The wiring hardware imposes no limit on the number of devices and functions that you can connect in a USB system. You can plug hubs into hubs into hubs fanning out into as many ports as you like. You do face limits, however. The protocol limits the number of functions on one bus to 127 because of addressing limits. Seven bits are allowed for encoding function addresses, and one of the potential 128 is reserved.

In addition, the wiring limits the distance at which you can place functions from hubs. The maximum length of a USB cable is five meters. Because hubs can regenerate signals, however, your USB system can stretch out for greater distances by making multiple hops through hubs.

As part of the Plug-and-Play process, the USB controller goes on a device hunt when you start your PC. It interrogates each device to find out what it is. It then builds a map that locates each device by hub and port number. These become part of the packet address. When the USB driver sends data out the port, it routes it to the proper device by this hub and port address.

Wiring with USB is, by design, trouble free. Because all devices receive all signals, you face no issues of routing. Because each port has a single jack that accepts one and only one connector-and a connector of a specific matching type-you don't have to worry about adapters, crossover cables or the other minutiae required to make old style serial connections work.
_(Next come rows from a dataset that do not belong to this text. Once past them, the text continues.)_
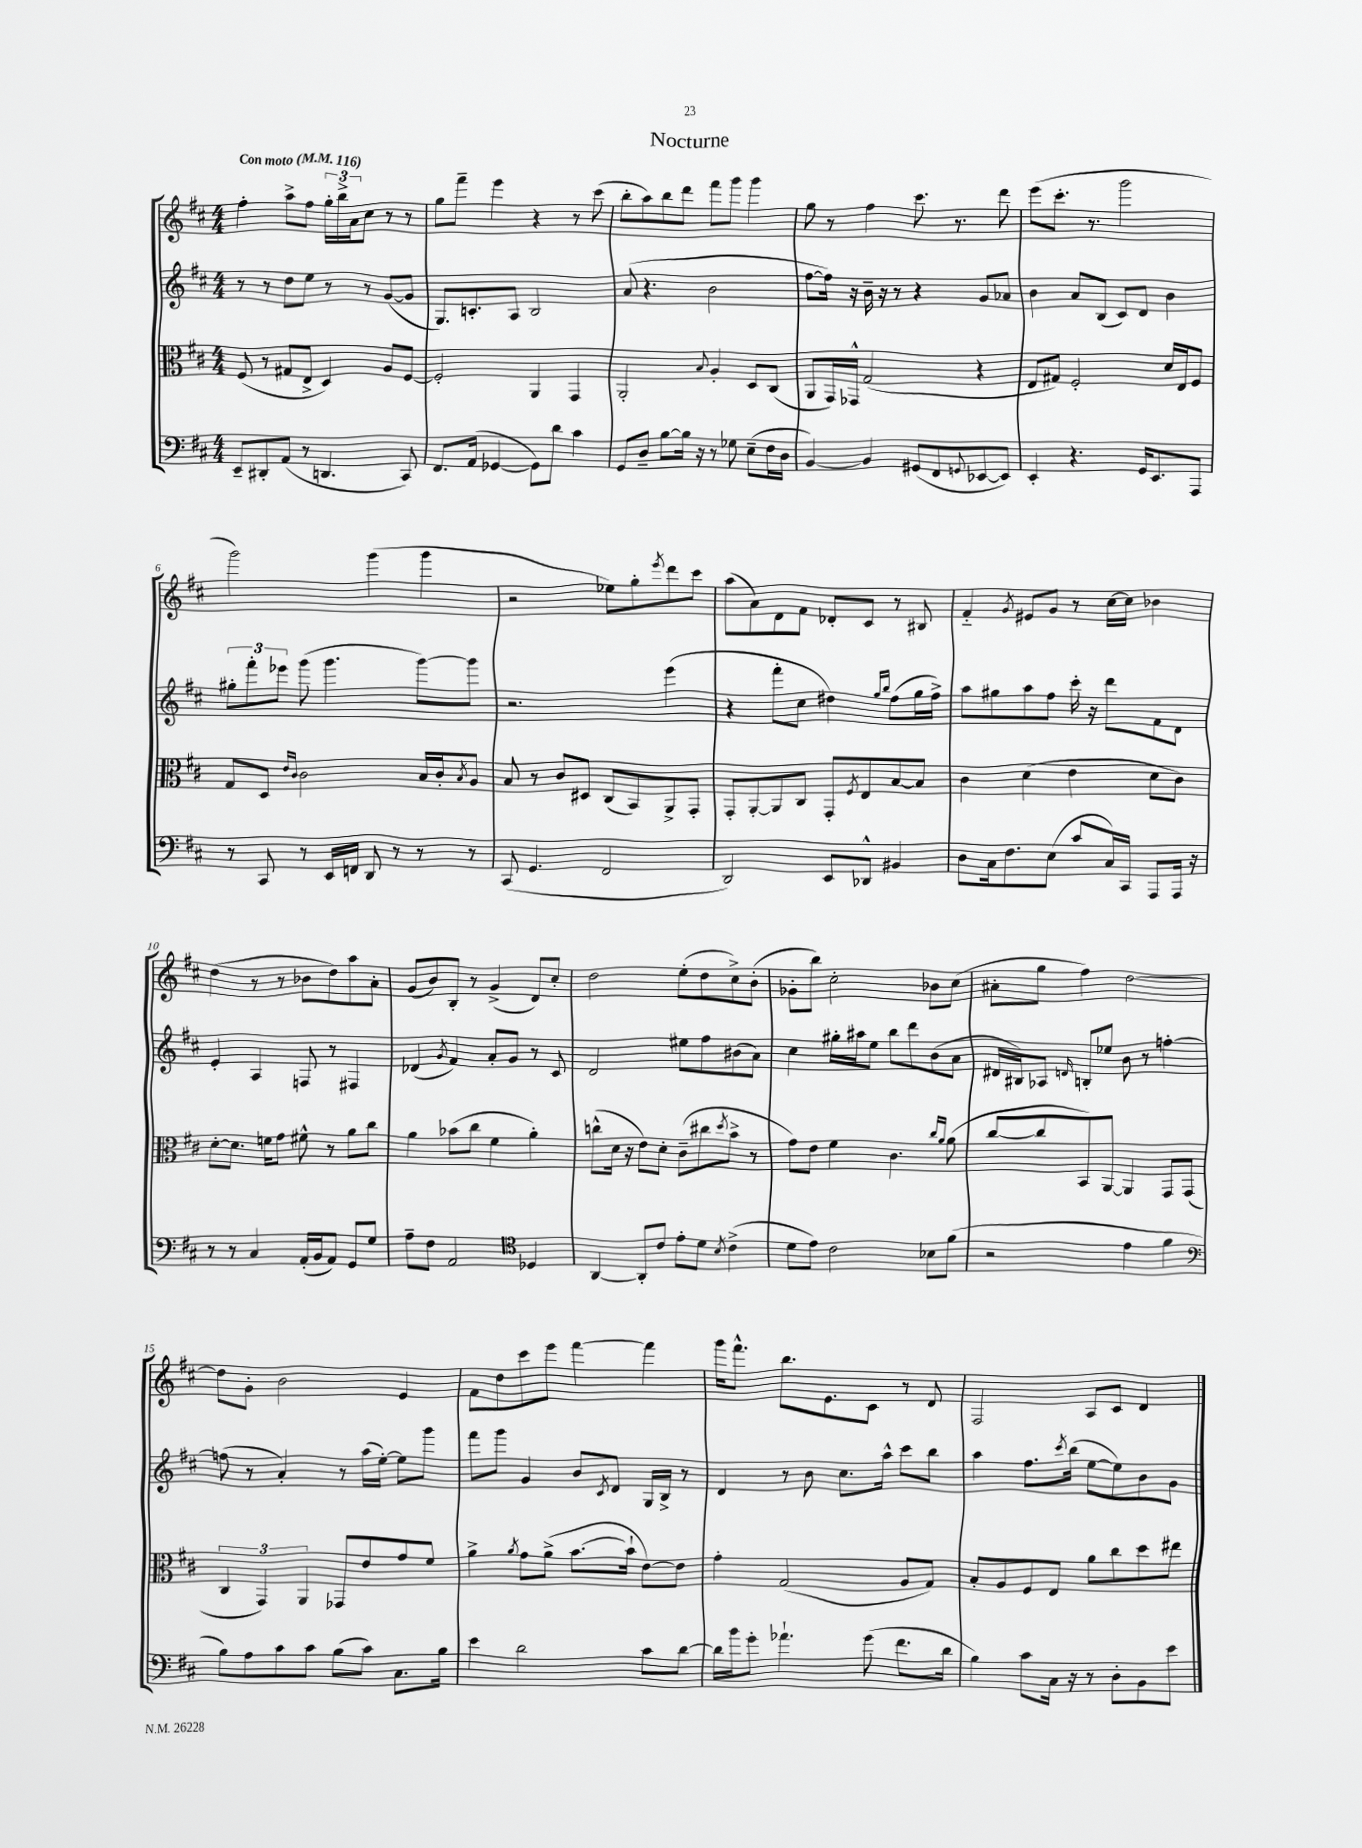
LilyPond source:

\header { title = "Nocturne" }
<<
\new StaffGroup <<
\new Staff = "s0" {
    \clef treble \key d \major \numericTimeSignature \time 4/4 \tempo "Con moto" 4 = 116
    fis''4-. a''8-> fis''8 \tuplet 3/2 { g''16-. b''16-> a'16 } cis''8 r8 r8 |
    g''8 fis'''8-- e'''4 r4 r8 cis'''8( |
    b''8-. a''8) b''8 d'''8 fis'''8 g'''8 g'''4 |
    g''8 r8 fis''4 cis'''8. r8. d'''8 |
    e'''8( cis'''8.-. r8. g'''2 |
    g'''2) g'''4( g'''4 |
    r2 ees''8) g''8-. \acciaccatura { e'''8 } d'''8 cis'''8 |
    a''8( a'8) d'8 fis'8 des'8-. cis'8 r8 bis8 |
    fis'4-_ \acciaccatura { g'8 } eis'8 g'8 r8 cis''16~ cis''16 bes'4 |
    d''4( r8 r8 bes'8 d''8) a''8 a'8-. |
    g'8( b'8) b8-. r8 g'4->( d'8) cis''8-. |
    d''2 e''8-.( d''8 cis''8->) b'8-.( |
    ges'8-. b''8) cis''2-. bes'8 cis''8( |
    ais'8-. g''8 fis''4) d''2~ |
    d''8 g'8-. b'2 e'4 |
    fis'8 d''8 cis'''8 e'''8 fis'''4~ fis'''4 |
    g'''16 fis'''8.-^ b''8. e'8. cis'8 r8 d'8 |
    fis2 a8 cis'8 d'4 \bar "|." |
}
\new Staff = "s1" {
    \clef treble \key d \major \numericTimeSignature \time 4/4
    r8 r8 d''8 e''8 r8 r8 g'8~( g'8 |
    g8.) c'8.-. a8 b2 |
    a'8( r4. b'2 |
    fis''8~ fis''16) r16 b'16-- r16 r8 r4 g'8 aes'8 |
    b'4 a'8 b8( cis'8) d'8 b'4 |
    \tuplet 3/2 { gis''8-. fis'''8-. ees'''8 } g'''8( g'''4. g'''8~) g'''8 |
    r2. e'''4( |
    r4 fis'''8-. cis''8 dis''4) \grace { g''16 b''16 } fis''8( g''16 fis''16->) |
    a''8 gis''8 a''8 fis''8 cis'''16-. r16 d'''8 fis'8 d'8 |
    e'4-. a4 f8 r8 fis4 |
    des'4( \acciaccatura { g'8 } fis'4) a'8-. g'8 r8 cis'8 |
    d'2 eis''8 fis''8 bis'8( a'8) |
    cis''4 gis''16-. ais''16 e''8 b''8 d'''8 b'8( a'8 |
    dis'16 bis16) aes8 \grace { d'16 } b8-. ees''8 b'8 r8 f''4~-. |
    f''8( r8 a'4-.) r8 a''16( e''16~-.) e''8 g'''8 |
    fis'''8 g'''8 g'4 b'8 \acciaccatura { cis'8 } d'8 g16 b16-> r8 |
    d'4 r8 b'8 cis''8. a''16-^ cis'''8 b''8 |
    a''4 fis''8. \acciaccatura { cis'''8 } b''16( e''8~ e''8) b'8 g'8 \bar "|." |
}
\new Staff = "s2" {
    \clef alto \key d \major \numericTimeSignature \time 4/4
    fis8( r8 gis8 e8-> d4) a8 fis8~ |
    fis2-. a,4 g,4 |
    a,2-. \appoggiatura { b8 } a4-. d8 cis8( |
    a,8 g,16) ges,16-^ g2( r4 |
    e8 gis8) fis2-. d'16 e16 fis8 |
    g8 d8 \grace { e'16 cis'16 } cis'2 b16 cis'16-. \acciaccatura { b8 } a8 |
    b8 r8 cis'8 dis8 cis8( b,8) a,8-> g,8-. |
    g,8-. a,8~-. a,8 cis8 g,8-. \acciaccatura { fis8 } e8 b8~ b8 |
    cis'4 d'4( e'4 d'8 cis'8) |
    d'8~-. d'8. f'16 g'8 fis'8-^ r8 a'8 cis''8 |
    a'4 bes'8( cis''8 fis'4 a'4-.) |
    c''8-^( d'16 r16 e'8) d'8-. cis'8--( cis''8 \acciaccatura { d''8 } b'8-> r8 |
    g'8) e'8 fis'4 cis'4. \grace { cis''16 a'16 } a'8( |
    cis''8~ cis''8 b,8) a,8~ a,4 g,8 g,8( |
    \tuplet 3/2 { cis4 g,4) a,4 } ges,8 e'8 g'8 fis'8 |
    a'4-> \acciaccatura { a'8 } g'8 a'8->( b'8.~ b'16-! e'8~) e'8 |
    g'4-. g2( a8 g8) |
    b8-. a8 fis8 e8 a'8 cis''8 d''8 eis''8 \bar "|." |
}
\new Staff = "s3" {
    \clef bass \key d \major \numericTimeSignature \time 4/4
    e,8-- dis,8-. a,8( r8 d,4. cis,8) |
    fis,8. a,16( ges,4~ ges,8) d'8 cis'4 |
    g,8 d8-- b8~ b16 r16 r8 ges8 e8--( fis16 d16 |
    b,4~) b,4 gis,8( fis,8 \appoggiatura { g,8 } ees,8~ ees,8) |
    e,4-. r4. g,16 e,8. a,,8 |
    r8 cis,8 r8 e,16 f,16 d,8 r8 r8 r8 |
    cis,8( g,4. fis,2 |
    d,2) e,8 des,8-^ bis,4 |
    d8 cis16 fis8. e8( cis'8 cis16) cis,16 a,,8 a,,16 r16 |
    r8 r8 cis4 a,16-.( b,16 a,8) g,8 g8 |
    a8-- fis8 a,2 \clef tenor des4 |
    a,4~ a,8-. cis'8 e'8-. d'8 \acciaccatura { b8 } cis'4->( |
    d'8 e'8) cis'2 bes8 fis'8( |
    r2 e'4 fis'4 |
    \clef bass b8) a8 cis'8 cis'8 b8( cis'8) cis8. b16 |
    e'4 d'2 cis'8 d'8~ |
    d'16 b'16 g'8-. aes'4.-! g'8( fis'8. d'16 |
    b4) cis'8 cis16 r16 r8 d8-. b,8 e'8 \bar "|." |
}
>>
>>
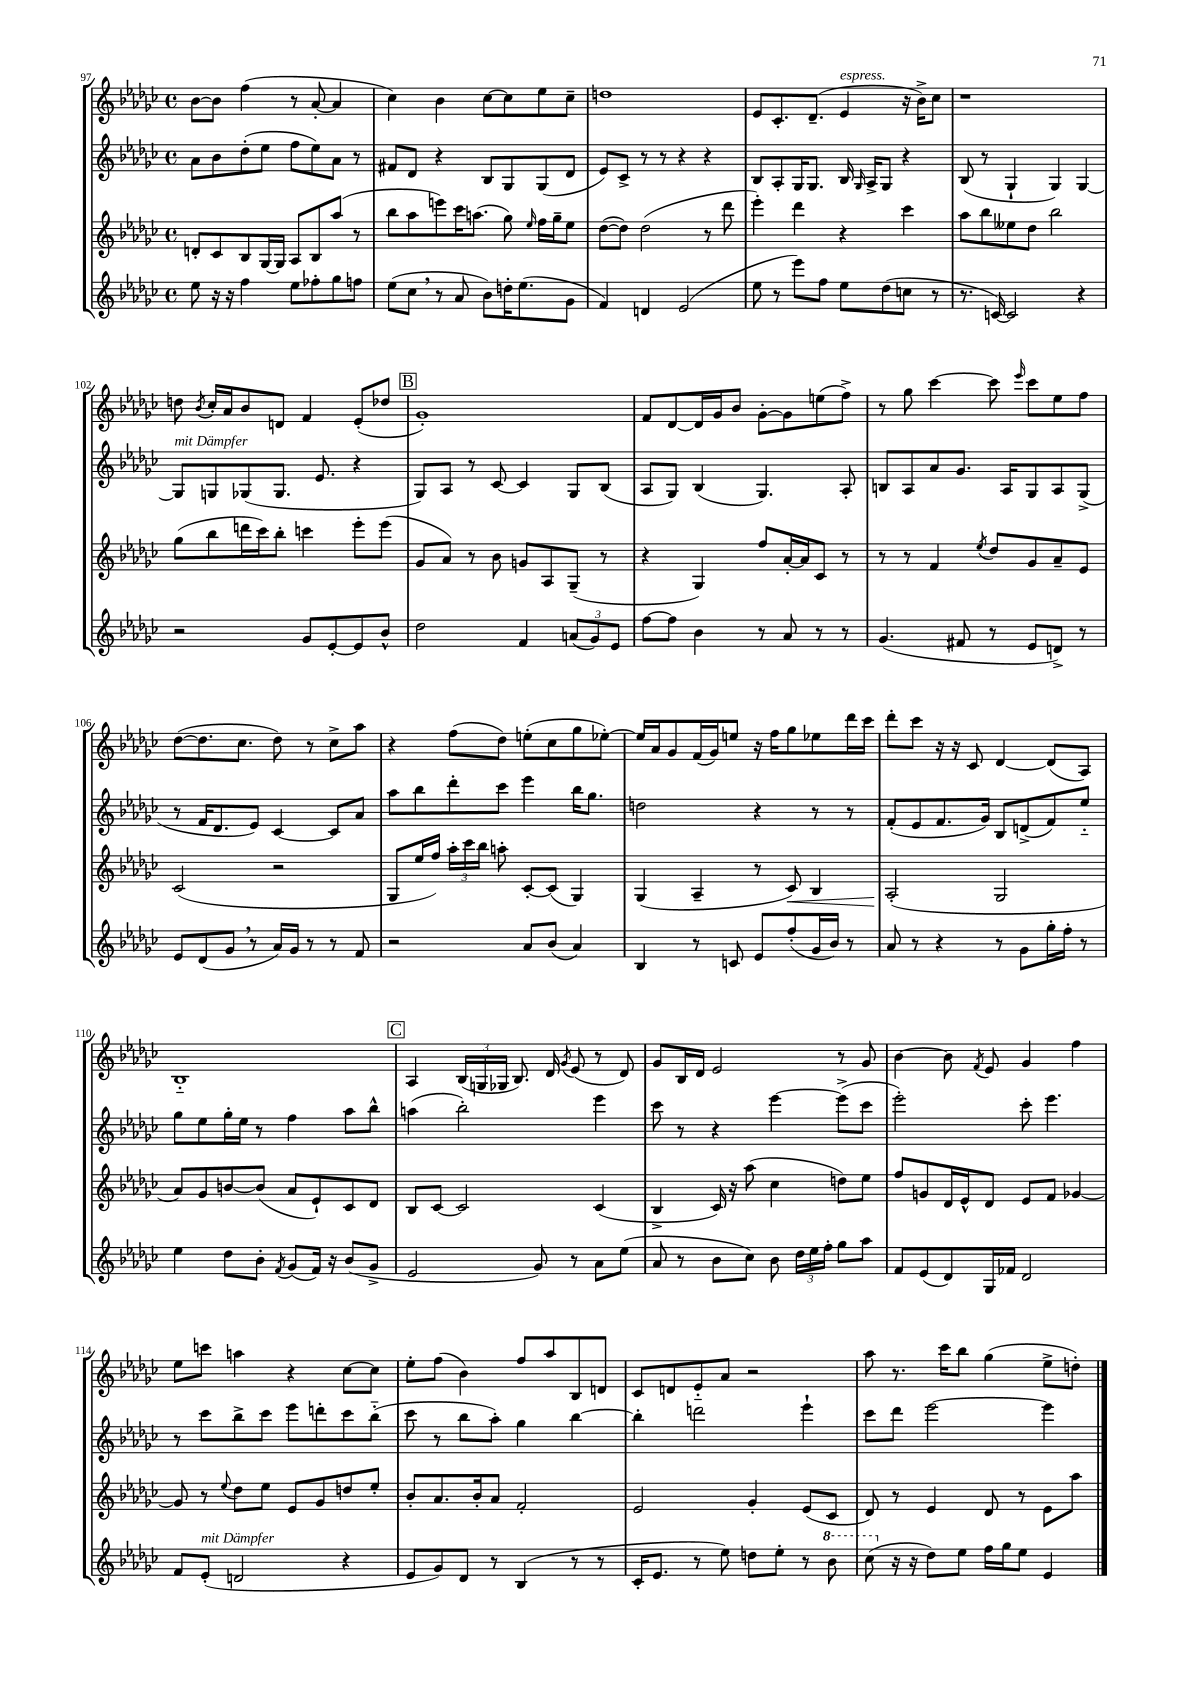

On the other hand, USB requires specific software support. Any device with a USB connector has the necessary firmware to handle USB built in. But your PC also requires software to make the USB system work. Your PC's operating system must know how to send the appropriate signals to its USB ports. In addition, each function must have a matching software driver. The function driver creates the commands or packages the data for its associated device. An overall USB driver acts as the delivery service, providing the channel-called, in USB terminology, a pipe-for routing the data to the various functions. Consequently, each USB you add to your PC requires software installation along with plugging in the hardware.